Flash fiction by R Alexander, a new author on Shunya's Notes who will contribute a piece each month; see his bio line at the end of this post.
The cut glass bottles tinkled in their felt-lined compartments, rattling loose their stoppers. Magister Xu balanced his beaten, cardboard, leather-bound case atop his knees, as the carriage swayed from side to side, and clutched it with a careful, arthritic grip. Though the driver called noisily to one of the horses, the wind and movement swept away whatever correction might have been intended. Magister Xu took the cap from off his head and laid it not ostentatiously atop the case. The cloth was embroidered with the patterns of the night sky, stars and symbols indicating their movements and meanings.
From courtesy, he tried to avoid looking into the eyes of the woman sitting quietly across from him. When Magister Xu averted his eyes, however, he found he seemed instead to be searching for a glimpse of her ankles. The thought of this unsettled him.
He cleared his throat. “You are traveling home?” It was forward of him, he knew to speak to a woman without an introduction, but it settled his mind some to hear the sound of his voice rising over the embarrassing sound that seemed to emanate from his lap, the sound of his case of glass bottles.
The woman sat motionless and silent and stared straight ahead. A yellow veil partially covered her delicately dusted face. He forgot to resist looking at her, and saw her wide, painted eyes, frightened and tearful. He had been thoughtless, he realized. There was no home for this girl. And for him to speak to her, when they were alone like this: such forwardness she must endure.
The heat was nearly unbearable. The coach was uncovered to the sky and the sun, which was no longer high, leered through the trees, dappling the travelers in an animated flow of motley.
They rode like this for an hour until Magister Xu began to nod off to sleep. His head felt heavy and fell repeatedly to his chest, as Master Xu dreamt. His wife, appearing older than she did even now, wore the heavy red silk of a bride. Her face was uncovered. He saw himself wearing the crisp white linen of the groom. He smiled. The stars on his silver cap glinted like a chandelier's baubles.
A look of annoyance gathered in his wife's face. “We are nought but dust.” The words came out in his old Nana's dialect, the language of a foolish people.
“Concentration," he said. “Potency.” Or did he? He had meant to flatter this woman, though over time he had grown to know her to be thoughtless and self-absorbed.
He felt a hand on his knee. What had prompted this?
“Sir Magician!” The the young woman insisted. Her voice was musical and deferential.
Magister Xu heard the rising sound of agitated glass and felt the precipitous movement of the case slipping across his knees. He opened his eyes and and was arrested by this face before him. It had the purity of action, round and soft. Never mind the paint which now caked in the creases near the eyes and around the mouth. For a moment he could see the young girl she had been, the woman of thin flesh she now was, and the bride she might have been had poverty or ignorance not chosen the yellow veil. Her fingers on his knee stirred him.

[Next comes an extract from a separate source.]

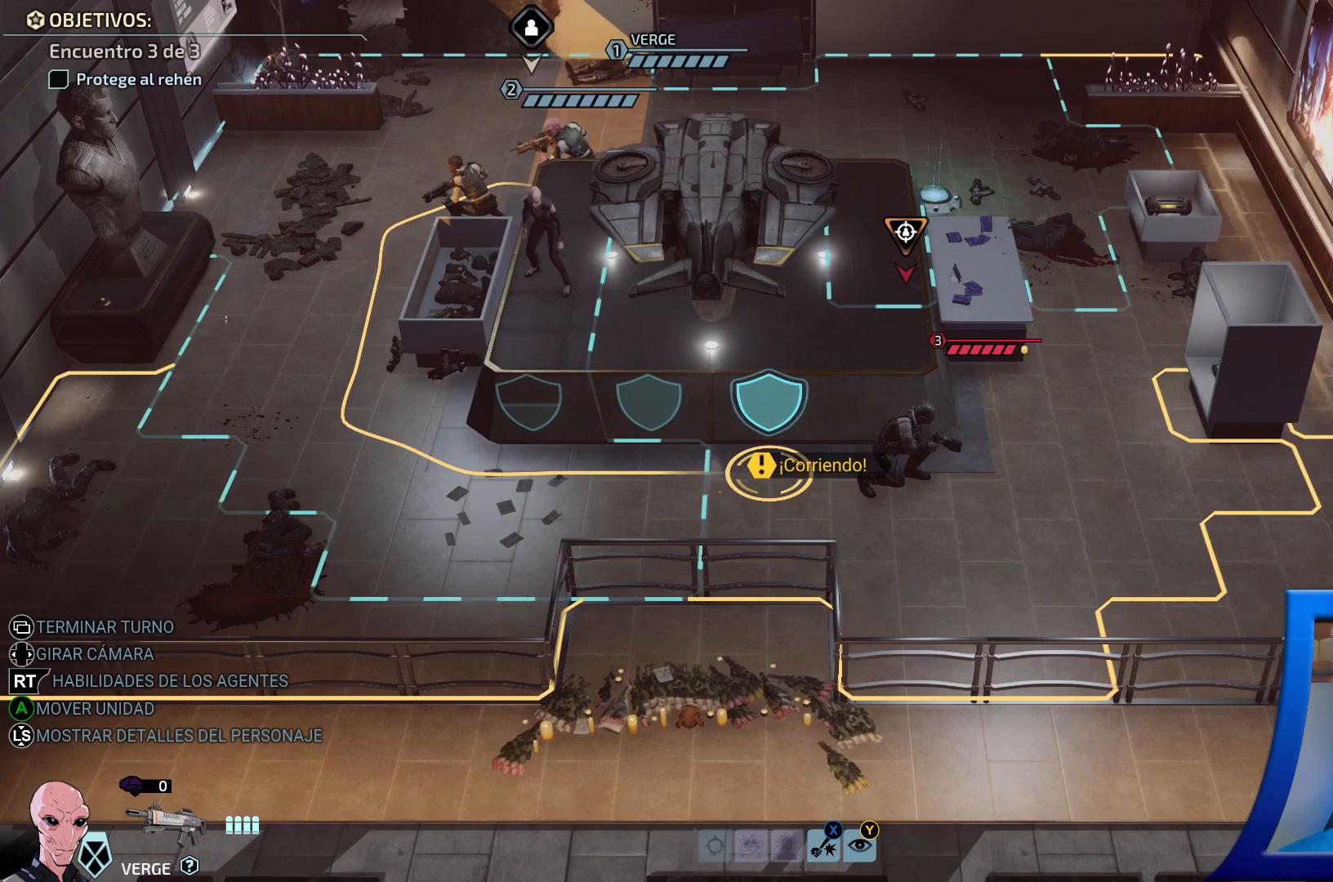
{"buttons": [], "left_stick": "right", "right_stick": "center", "events": [[483, "left_stick", "right"]]}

“Thank you,” he said, rescuing the case from the brink. Startled, he opened it and checked the velvet lined partitions. None of the bottles had broken. Touching the stoppers, he found one or two had shaken completely loose. Confused by an old feeling rising within him, something like hope, his fingers moved over the cut glass, until he selected one bottle and lifted it gently from the dark velvet. He closed the box and stretched his bony fingers towards her.

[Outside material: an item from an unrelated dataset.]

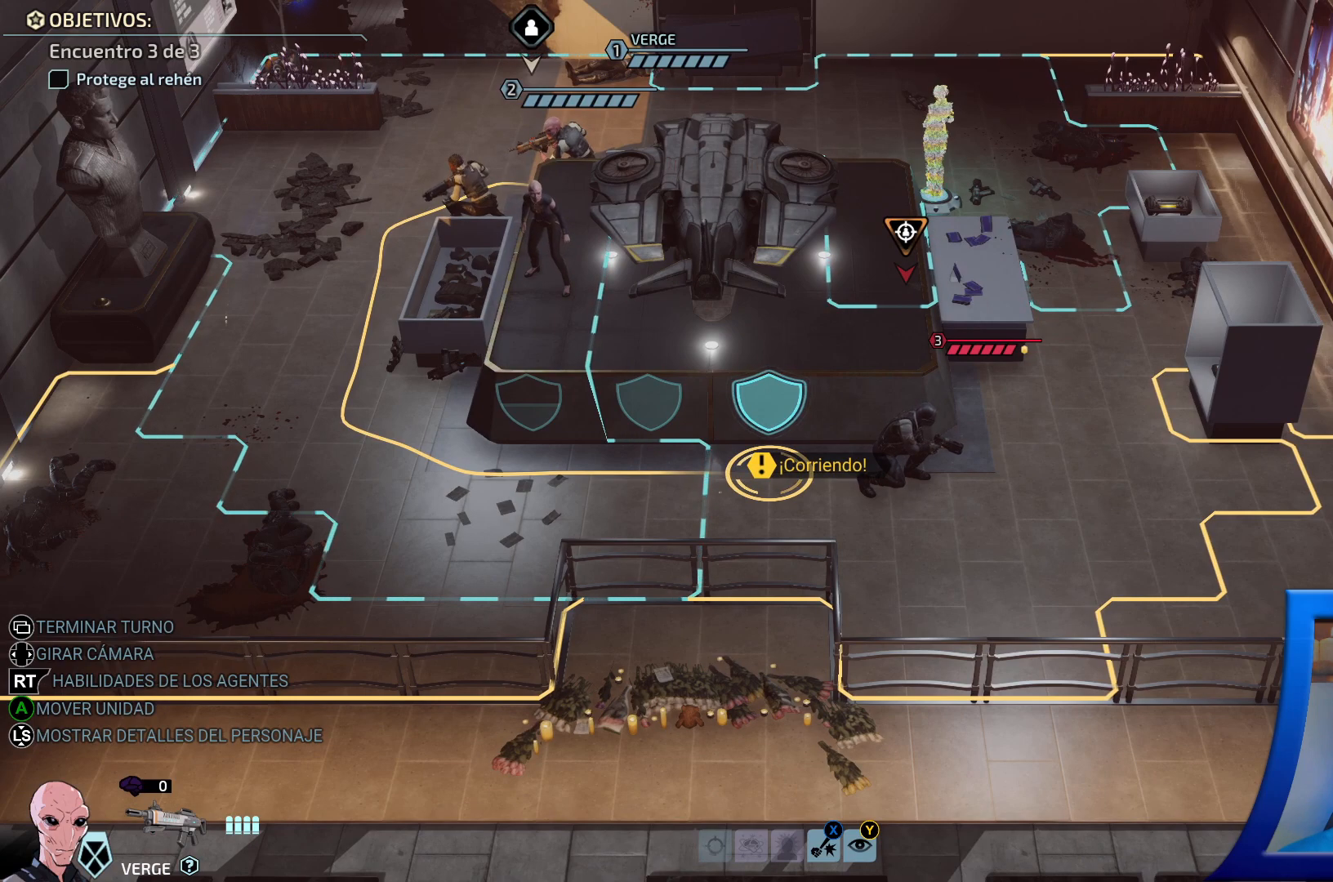
{"buttons": [], "left_stick": "center", "right_stick": "center", "events": [[150, "L2", "down"], [167, "L2", "up"], [167, "left_stick", "center"]]}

She took the bottle without a word. Magister Xu watched her white face, her young, glittering eyes, the angular bones of her wrists. The bottle's cut glass edges, though warmed by the sun, were sharp against her fingertips. Inside a green powder seemed pale and ordinary. She leaned down and took up the silver cap, from where it lay on the floor of the carriage, and placed it back on top of the magician's case.
Quietly he came to see that she would never be for him. The green powder would do nothing. Perhaps she knew this, too. Perhaps, however, his faded stock of tricks might come to matter to her in some other way, some day.
R Alexander writes fiction, poetry, and essays and lives in the Pacific Northwest.